Granted, I'm sure I did a lousy job of using logic to make my points. (Didn't I say the other day that you can't use logic to persuade someone out of a belief that they didn't use logic to get into?) And I meandered into too many topics. There was part of me that wanted to gush out every single lie I'd ever been told by the Watchtower organization. And I know that that overwhelmed her. My bad.
And I'm sure I wasn't listening as intently as I could have been, mostly because I knew what she was going to say before she said it; because, of course, I was her. She gave me the same tired arguments I used to make as a JW when someone questioned me on my faith. The only difference between how she handled things and how I would have handled them as a JW is that I would've remained calm and not started throwing out insults. When I was a JW, I didn't see the purpose in hailing down 'fire and brimstone' on anyone. Make no mistake, I was an arrogant and self-assured JW, and assumed that if you treated me with mockery you were vulture-fodder come Armageddon, but I kept that to myself; no point in pissing people off if you were of the hope that maybe at some point in the future they might change their mind and see the "error of their ways" and come looking for the truth you were selling.
It's interesting to stand and talk to someone and feel like you're talking to yourself. I knew she was another separate person, but it felt very much like I was talking to myself from six years ago, when I was still a devout, unquestioning Jehovah's Witness. I felt like I was arguing with the bits of myself from that point in my history. It was odd. By the end, I just wanted to hug her and tell her, "I'm so sorry. I wish you could see this for what it is. But you won't. And it will hurt you."

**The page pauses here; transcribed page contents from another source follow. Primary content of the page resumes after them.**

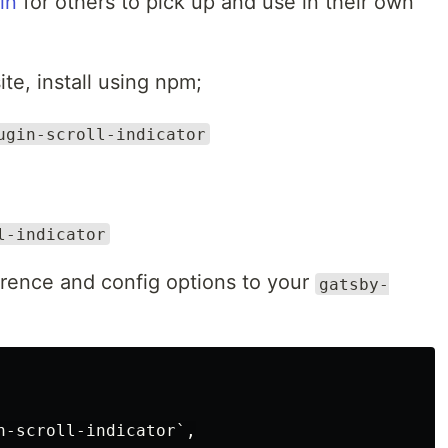
in
for others to pick up and use in their own
te, install using npm;
ugin-scroll-indicator
l-indicator
erence and config options to your
gatsby-
n-scroll-indicator`,
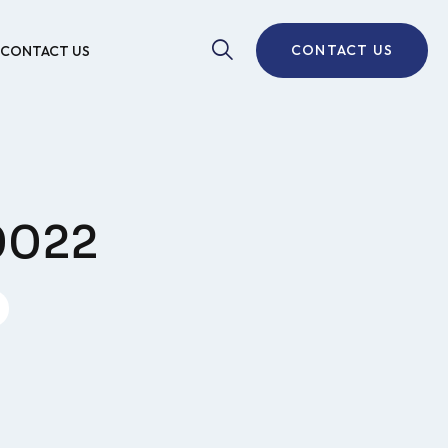
CONTACT US
CONTACT US
S0022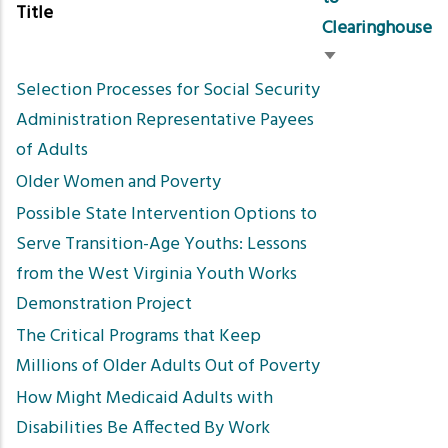
Title
Clearinghouse
Sort
Selection Processes for Social Security
ascending
Administration Representative Payees
of Adults
Older Women and Poverty
Possible State Intervention Options to
Serve Transition-Age Youths: Lessons
from the West Virginia Youth Works
Demonstration Project
The Critical Programs that Keep
Millions of Older Adults Out of Poverty
How Might Medicaid Adults with
Disabilities Be Affected By Work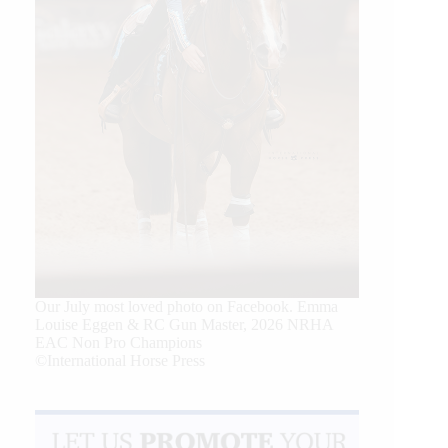
Our July most loved photo on Facebook. Emma
Louise Eggen & RC Gun Master, 2026 NRHA
EAC Non Pro Champions
©International Horse Press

Well, lesson learned. I have no intention of ever having that conversation with any active JW again. The saddest thing is that she'll go home tonight, and rather than pause and think about the things I said, she'll say a prayer to Jehovah about how thankful she is that he gave her the opportunity today to "bear witness". And she'll wake up tomorrow with a renewed sense of zeal that she was able to bear up against such a blatant assault on "The Truth", and she'll feel vindicated because she was able to face being persecuted "for the faith".
How do I know she'll feel this way? Because I would've felt the same way.